La chancelière allemande Angela Merkel en présence du vice-président américain, Mike Pence.

Les États-Unis tentent de rassurer l'Europe

Le vice-président américain, en mission pour Donald Trump, a assuré samedi que son pays restait «le plus grand allié» de l'Europe, un engagement «inébranlable» destiné à rassurer des Européens désorientés par le nouveau locataire de la Maison-Blanche.
«Le président m'a demandé d'être ici aujourd'hui [...] pour transmettre le message que les États-Unis soutiennent fermement l'OTAN et que nous serons inébranlables dans notre engagement», a déclaré Mike Pence, dans son premier discours devant le gratin diplomatico-militaire mondial.
Ce discours vient parachever une semaine d'efforts diplomatiques pour rassurer l'Europe. Le secrétaire à la Défense, James Mattis, a porté ce même message à l'OTAN, tout comme le secrétaire d'État Rex Tillerson à Bonn lors d'une réunion du G20.
«Les destins des États-Unis et de l'Europe sont entremêlés, vos luttes sont nos luttes et vos succès sont nos succès», a souligné M. Pence.
Le ministre français des Affaires étrangères, Jean-Marc Ayrault a cependant regretté sur Twitter que le vice-président n'ait pas dit «un mot sur l'UE», un sujet sur lequel il était attendu, Donald Trump ayant par le passé loué le Brexit et semblé souhaiter un éclatement de l'Union européenne.
Solennel et posé, M. Pence a de nouveau répété fermement les exigences américaines d'un engagement financier plus important de ses partenaires de l'OTAN, mais sans pour autant menacer de réduire son engagement.
«La défense européenne réclame notre engagement autant que le vôtre [...], et la promesse de partager le fardeau n'a pas été remplie depuis bien trop longtemps», a-t-il dit. «Le président Trump attend de ses alliés qu'ils tiennent leur parole. Le temps est venu de faire plus».
Des propos auxquels ont répondu la plupart des ministres européens conviés ensuite à prendre la parole. À l'instar du chef de la diplomatie allemande, Sigmar Gabriel, qui a rappelé que les Européens contribuaient à la stabilité du monde par l'aide au développement.
Moscou a des comptes à rendre
Sur la Russie, M. Pence a prôné à la fois la fermeté et la quête d'une meilleure coopération.
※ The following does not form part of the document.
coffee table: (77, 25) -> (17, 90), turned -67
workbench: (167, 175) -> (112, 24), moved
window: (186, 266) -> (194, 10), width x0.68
Donald Trump avait déstabilisé ses partenaires en souhaitant bruyamment un rapprochement avec Vladimir Poutine. Washington a tempéré ces velléités dans la foulée de la démission du conseiller à la sécurité Michael Flynn, accusé d'avoir menti sur ses liens avec Moscou.
«Sachez que les États-Unis continueront de demander des comptes à la Russie, même si nous cherchons des terrains d'entente. Comme vous le savez, le président Trump pense que c'est possible», a dit M. Pence, réclamant notamment la mise en oeuvre par Moscou des accords de paix de Minsk sur l'Ukraine.
Plaidoyer de Merkel contre le repli sur soi
La chancelière allemande Angela Merkel a appelé les pays à résister à la tentation du repli sur soi pour affronter les menaces globales, alors que les appels aux nationalismes gagnent en Occident.
«Dans une année où nous pressentons d'incroyables défis [...], allons-nous continuer à agir ensemble ou allons-nous retomber dans nos rôles individuels? Je vous appelle [...] à faire en sorte qu'ensemble nous rendions le monde meilleur», a-t-elle dit lors de la conférence de sécurité de Munich.
S'exprimant devant le vice-président américain, Mike Pence, et le gratin diplomatico-militaire mondial, Mme Merkel a répété que l'Europe avait besoin des États-Unis, alors que le président Donald Trump a laissé entendre qu'il pourrait remettre en cause la relation transatlantique.
Mme Merkel a aussi souligné que dans la lutte contre la menace djihadiste, les Occidentaux se devaient de chercher une coopération accrue avec la Russie, sans pour autant céder sur le conflit en Ukraine où Moscou soutient, selon elle, les rebelles séparatistes.
«Il faut chercher nos points communs dans la lutte contre le terrorisme. Je crois qu'ici, [Russes et Occidentaux] ont exactement les mêmes intérêts», a-t-elle dit.
Quant aux pays arabes, elle a jugé essentielle leur participation à la coalition contre les djihadistes du groupe État islamique.
«Je crois que c'est justement ces États qui peuvent dire clairement que l'islam n'est pas la cause du terrorisme, mais que c'est une version dévoyée de l'Islam», a-t-elle souligné.